> [EXERCISE DIRECTIONS]: Repeat the following entries exactly, excluding pictures.

> [Dataset entries]:
########
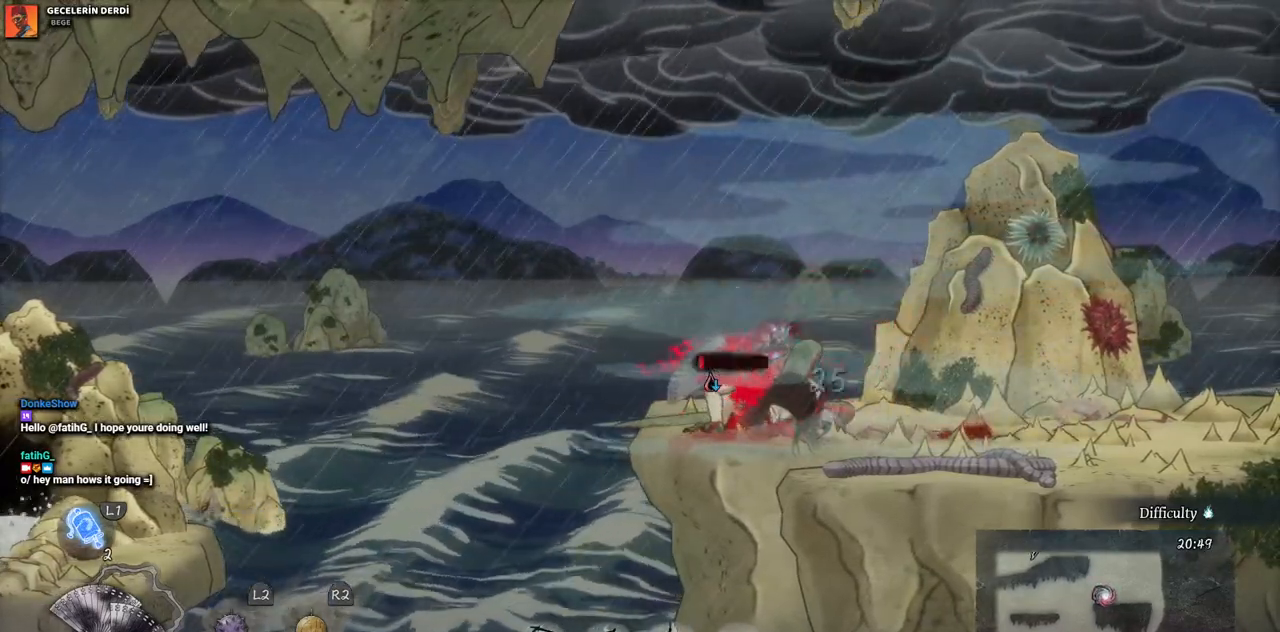
{"buttons": [], "left_stick": "center", "right_stick": "center", "events": []}
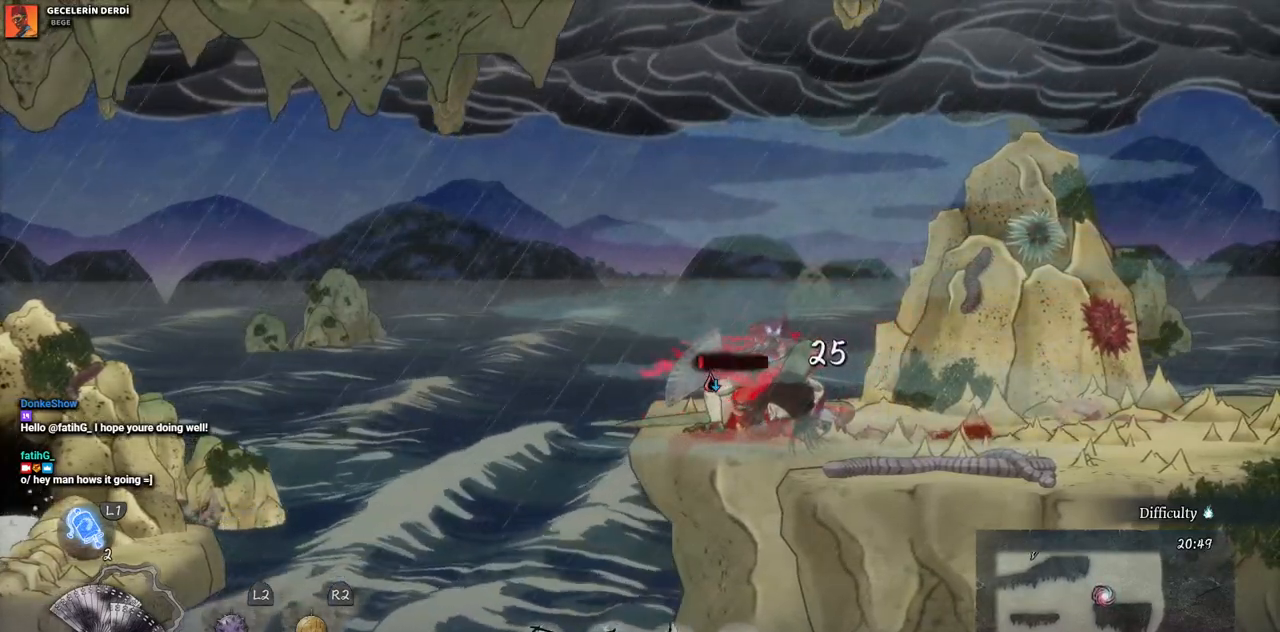
{"buttons": [], "left_stick": "center", "right_stick": "center", "events": []}
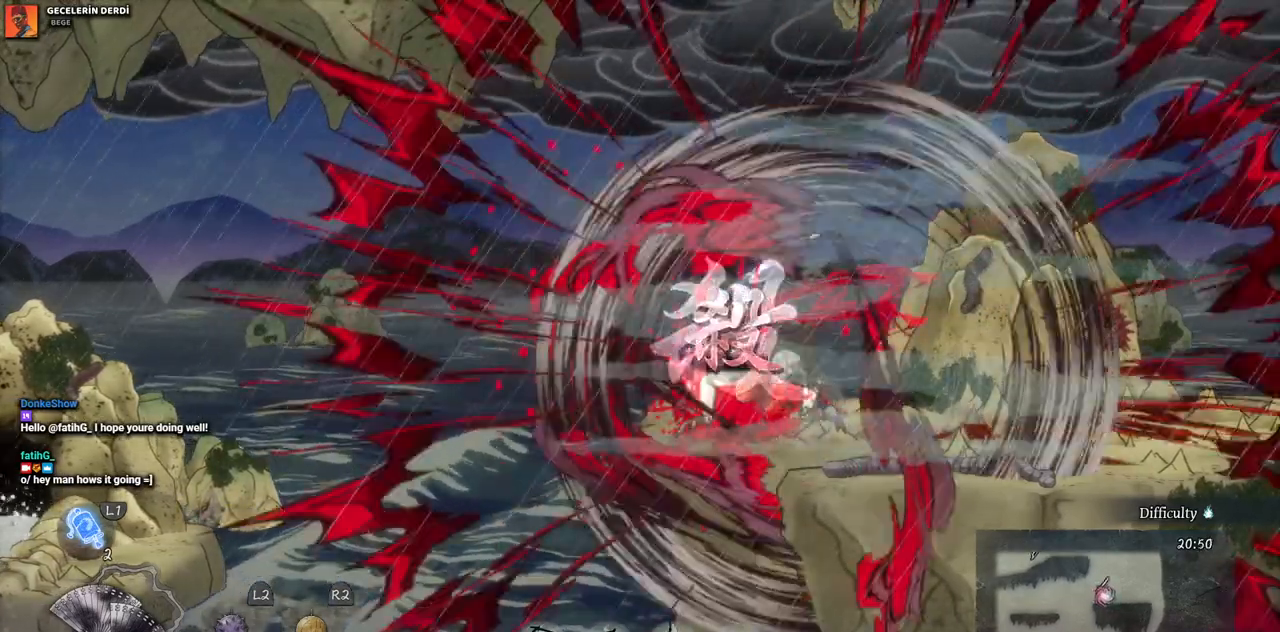
{"buttons": [], "left_stick": "center", "right_stick": "center", "events": []}
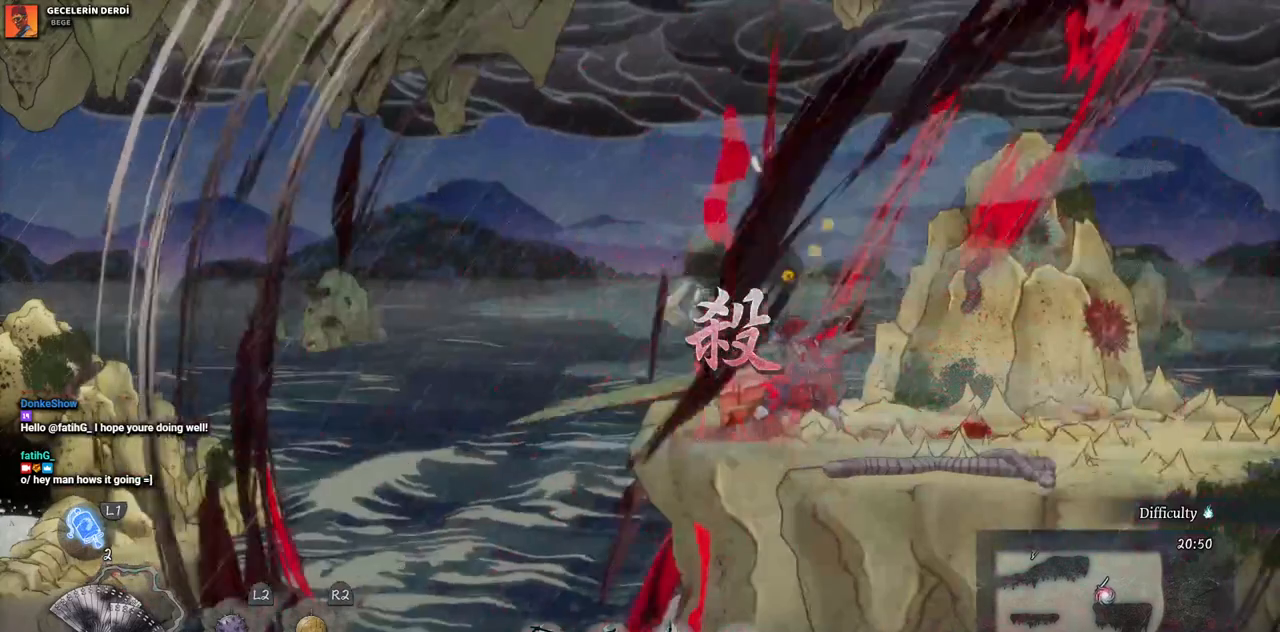
{"buttons": [], "left_stick": "center", "right_stick": "center", "events": []}
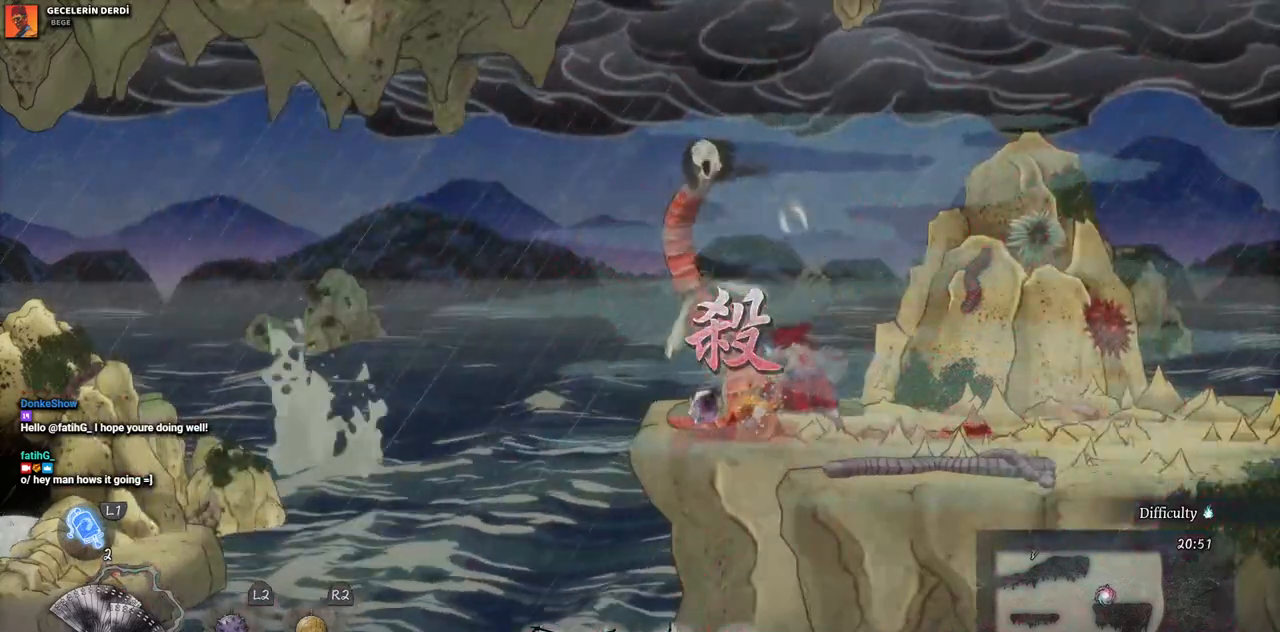
{"buttons": [], "left_stick": "center", "right_stick": "center", "events": [[233, "DPAD_LEFT", "down"], [433, "DPAD_LEFT", "up"]]}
########
> [RESULT FOR THIS EXERCISE]:
{"buttons": [], "left_stick": "center", "right_stick": "center", "events": []}
{"buttons": [], "left_stick": "center", "right_stick": "center", "events": []}
{"buttons": [], "left_stick": "center", "right_stick": "center", "events": []}
{"buttons": [], "left_stick": "center", "right_stick": "center", "events": []}
{"buttons": [], "left_stick": "center", "right_stick": "center", "events": [[233, "DPAD_LEFT", "down"], [433, "DPAD_LEFT", "up"]]}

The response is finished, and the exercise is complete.